(Dataset excerpts)
——————————
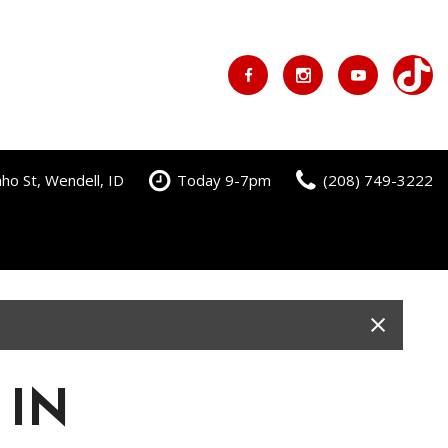
ho St, Wendell, ID
Today 9-7pm
(208) 749-3222
 IN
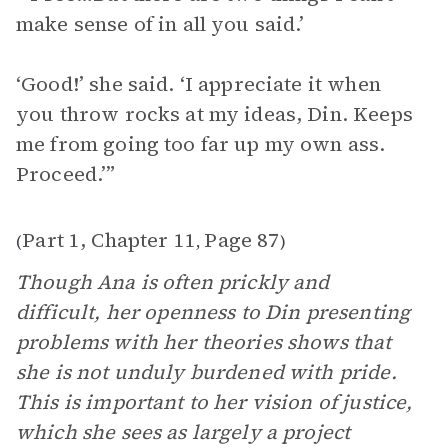
make sense of in all you said.’
‘Good!’ she said. ‘I appreciate it when
you throw rocks at my ideas, Din. Keeps
me from going too far up my own ass.
Proceed.’”
Part 1, Chapter 11
Page 87
(
,
)
Though Ana is often prickly and
difficult, her openness to Din presenting
problems with her theories shows that
she is not unduly burdened with pride.
This is important to her vision of justice,
which she sees as largely a project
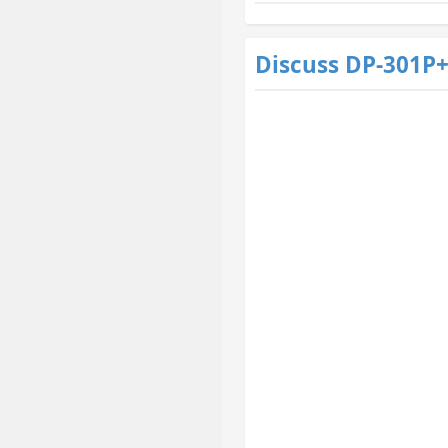
Discuss DP-301P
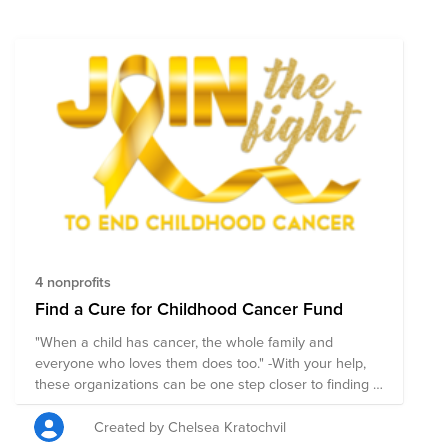
4 nonprofits
Find a Cure for Childhood Cancer Fund
"When a child has cancer, the whole family and
everyone who loves them does too." -With your help,
these organizations can be one step closer to finding a
cure.-
Created by Chelsea Kratochvil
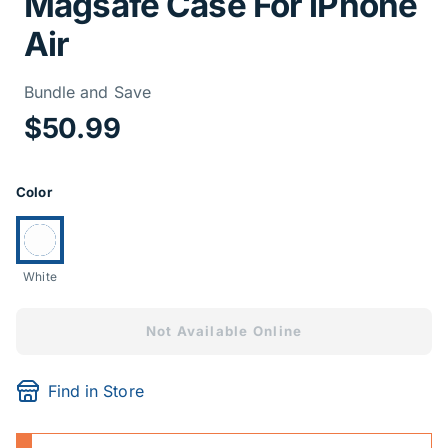
Magsafe Case For iPhone
Air
Price Informa
Bundle and Save
$50.99
Product Options
Color
Currently selected:
White
Not Available Online
Find in Store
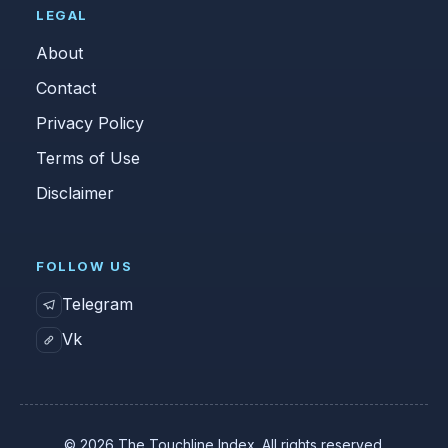
LEGAL
About
Contact
Privacy Policy
Terms of Use
Disclaimer
FOLLOW US
Telegram
Vk
© 2026 The Touchline Index. All rights reserved.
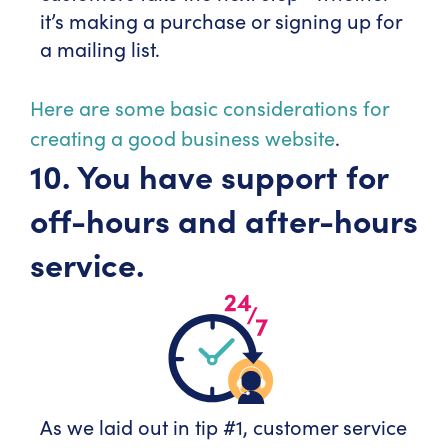
it’s making a purchase or signing up for
a mailing list.
Here are some basic considerations for
creating a good business website
.
10. You have support for
off-hours and after-hours
service.
As we laid out in tip #1, customer service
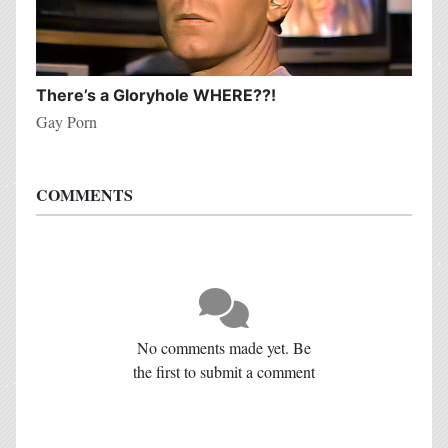
There’s a Gloryhole WHERE??!
Gay Porn
COMMENTS
No comments made yet. Be
the first to submit a comment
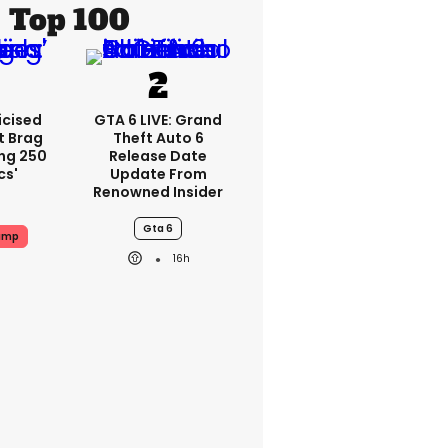
Top 100
icised
GTA 6 LIVE: Grand
t Brag
Theft Auto 6
ing 250
Release Date
cs'
Update From
Renowned Insider
Gta 6
ump
16h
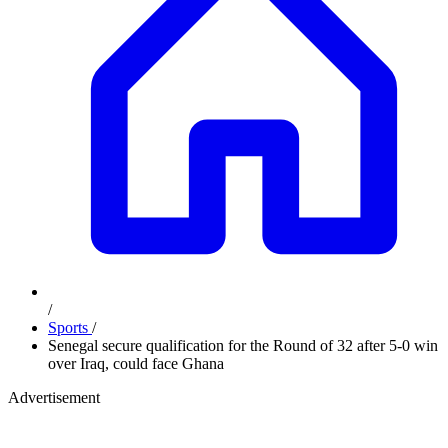
/
Sports
/
Senegal secure qualification for the Round of 32 after 5-0 win
over Iraq, could face Ghana
Advertisement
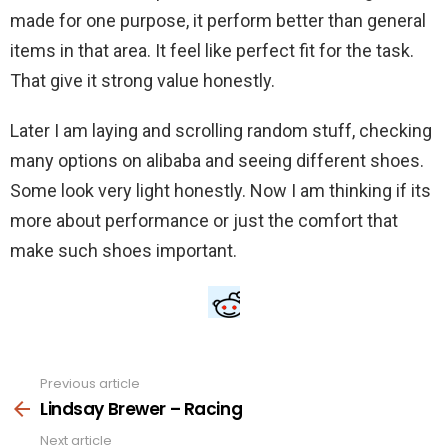
made for one purpose, it perform better than general
items in that area. It feel like perfect fit for the task.
That give it strong value honestly.
Later I am laying and scrolling random stuff, checking
many options on alibaba and seeing different shoes.
Some look very light honestly. Now I am thinking if its
more about performance or just the comfort that
make such shoes important.
Previous article
See
more
Lindsay Brewer – Racing
Next article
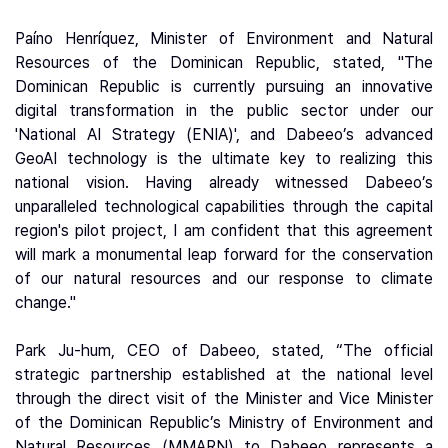
Paíno Henríquez, Minister of Environment and Natural
Resources of the Dominican Republic, stated, "The
Dominican Republic is currently pursuing an innovative
digital transformation in the public sector under our
'National AI Strategy (ENIA)', and Dabeeo’s advanced
GeoAI technology is the ultimate key to realizing this
national vision. Having already witnessed Dabeeo’s
unparalleled technological capabilities through the capital
region's pilot project, I am confident that this agreement
will mark a monumental leap forward for the conservation
of our natural resources and our response to climate
change."
Park Ju-hum, CEO of Dabeeo, stated, “The official
strategic partnership established at the national level
through the direct visit of the Minister and Vice Minister
of the Dominican Republic’s Ministry of Environment and
Natural Resources (MMARN) to Dabeeo represents a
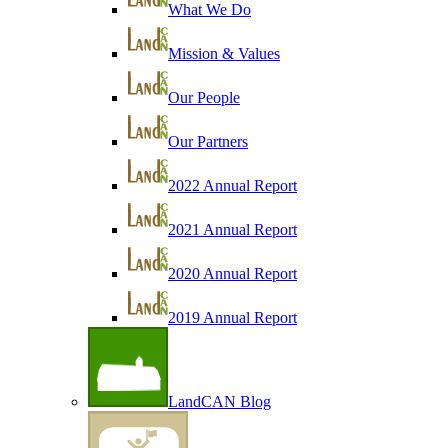
What We Do
Mission & Values
Our People
Our Partners
2022 Annual Report
2021 Annual Report
2020 Annual Report
2019 Annual Report
LandCAN Blog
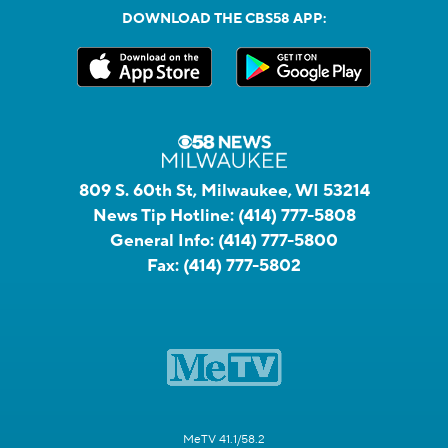
DOWNLOAD THE CBS58 APP:
809 S. 60th St, Milwaukee, WI 53214
News Tip Hotline:
(414) 777-5808
General Info:
(414) 777-5800
Fax:
(414) 777-5802
MeTV 41.1/58.2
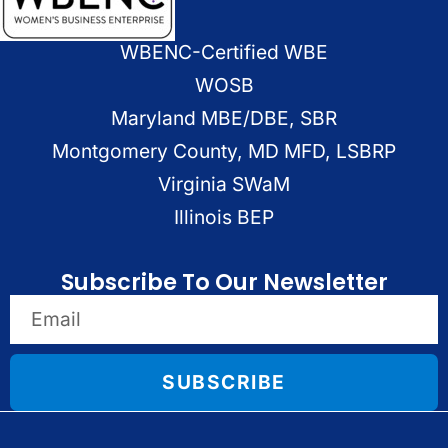
WBENC-Certified WBE
WOSB
Maryland MBE/DBE, SBR
Montgomery County, MD MFD, LSBRP
Virginia SWaM
Illinois BEP
Subscribe To Our Newsletter
SUBSCRIBE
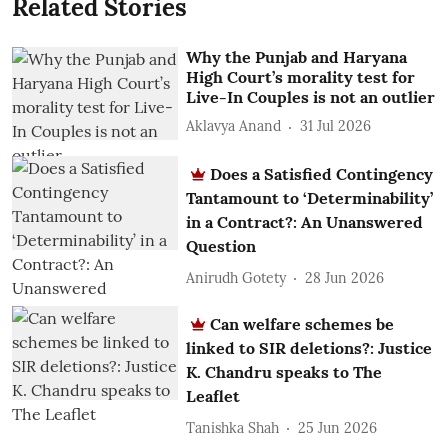
Related Stories
Why the Punjab and Haryana
High Court’s morality test for
Live-In Couples is not an outlier
Aklavya Anand
31 Jul 2026
Does a Satisfied Contingency
Tantamount to ‘Determinability’
in a Contract?: An Unanswered
Question
Anirudh Gotety
28 Jun 2026
Can welfare schemes be
linked to SIR deletions?: Justice
K. Chandru speaks to The
Leaflet
Tanishka Shah
25 Jun 2026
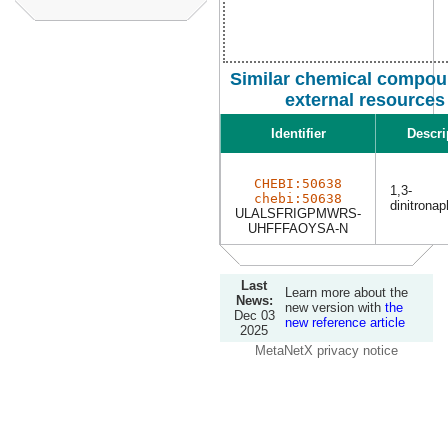
Similar chemical compou
external resources
Identifier
Descri
CHEBI:50638
1,3-
chebi:50638
dinitrona
ULALSFRIGPMWRS-
UHFFFAOYSA-N
Last
Learn more about the
News:
new version with
the
Dec 03
new reference article
2025
MetaNetX privacy notice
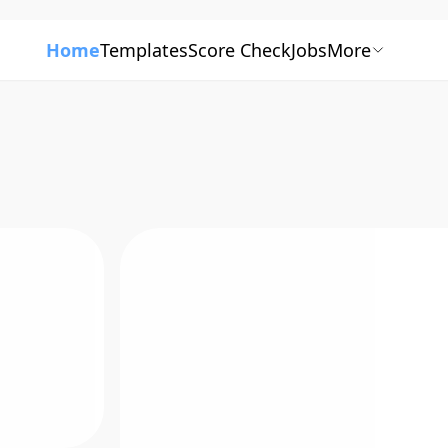
Home
Templates
Score Check
Jobs
More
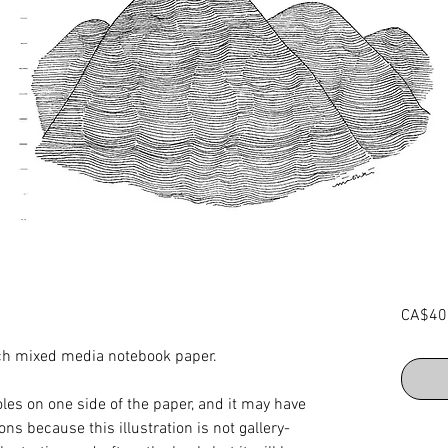
CA$40
inch mixed media notebook paper.
les on one side of the paper, and it may have
ns because this illustration is not gallery-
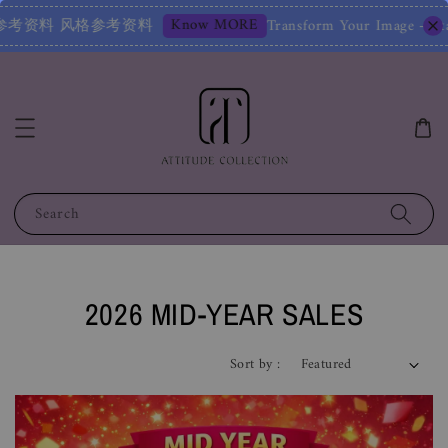
nsform Your Image – Start with a Free Chat! 改变您的形象
Search
2026 MID-YEAR SALES
Sort by :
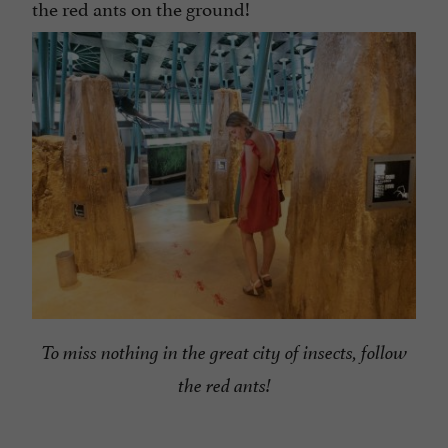
the red ants on the ground!
To miss nothing in the great city of insects, follow
the red ants!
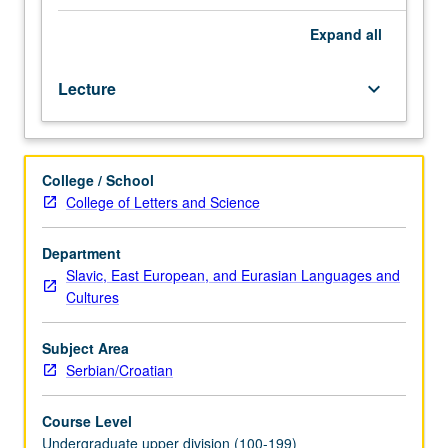
instructor).
Course
Expand
all
102A
is
Lecture
keyboard_arrow_down
recommended
preparation
for
102B,
College / School
which
College of Letters and Science
is
recommended
preparation
Department
for
Slavic, East European, and Eurasian Languages and
102C.
Cultures
Each
course
Subject Area
may
Serbian/Croatian
be
waived
Course Level
with
Undergraduate upper division (100-199)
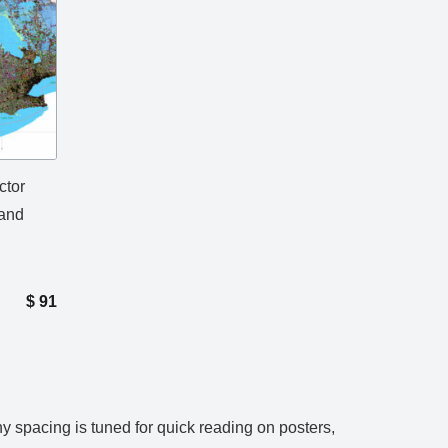
ctor
 and
$
91
 spacing is tuned for quick reading on posters,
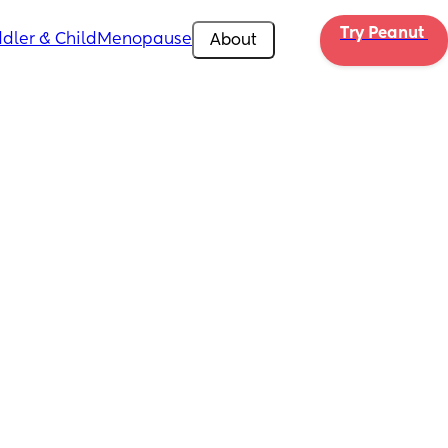
Try Peanut 
dler & Child
Menopause
About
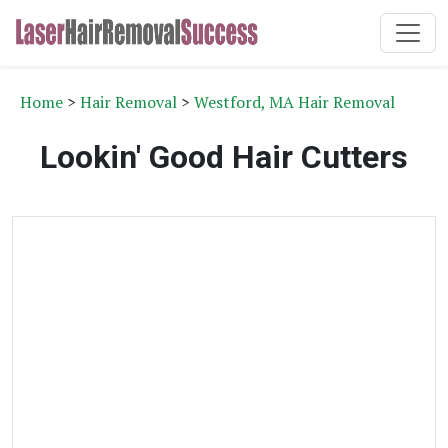
Home
>
Hair Removal
>
Westford, MA Hair Removal
Lookin' Good Hair Cutters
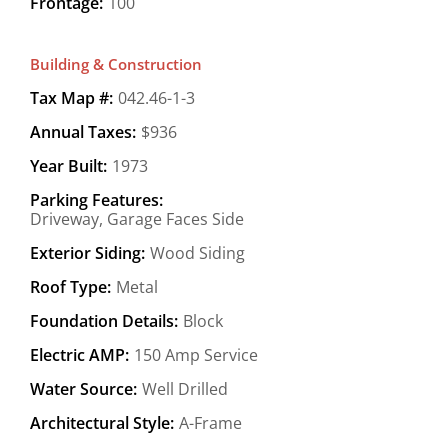
Frontage:
100
Building & Construction
Tax Map #:
042.46-1-3
Annual Taxes:
$936
Year Built:
1973
Parking Features:
Driveway, Garage Faces Side
Exterior Siding:
Wood Siding
Roof Type:
Metal
Foundation Details:
Block
Electric AMP:
150 Amp Service
Water Source:
Well Drilled
Architectural Style:
A-Frame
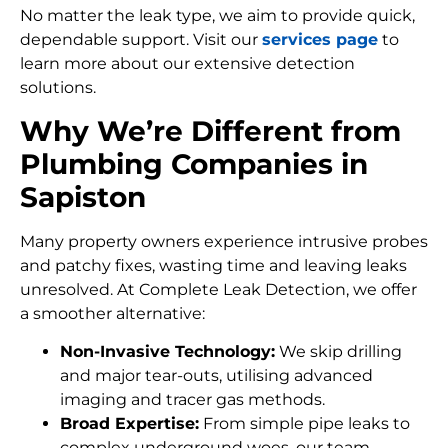
No matter the leak type, we aim to provide quick,
dependable support. Visit our
services page
to
learn more about our extensive detection
solutions.
Why We’re Different from
Plumbing Companies in
Sapiston
Many property owners experience intrusive probes
and patchy fixes, wasting time and leaving leaks
unresolved. At Complete Leak Detection, we offer
a smoother alternative:
Non-Invasive Technology:
We skip drilling
and major tear-outs, utilising advanced
imaging and tracer gas methods.
Broad Expertise:
From simple pipe leaks to
complex underground woes, our team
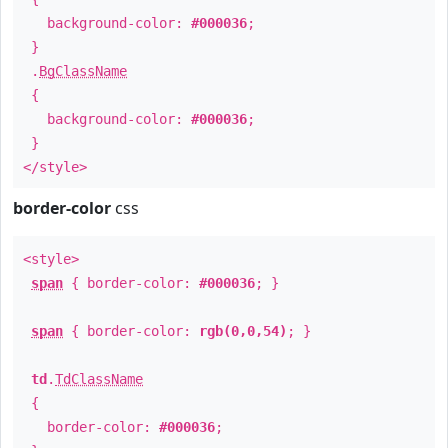
background-color:
#000036
;
}
.
BgClassName
{
background-color:
#000036
;
}
</style>
border-color
css
<style>
span
{ border-color:
#000036
; }
span
{ border-color:
rgb(0,0,54)
; }
td
.
TdClassName
{
border-color:
#000036
;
——————————
Scan the entries above for the word "border", then copy every line in which it occurs.

Answer for the task:
border-color
{ border-color:
{ border-color:
border-color:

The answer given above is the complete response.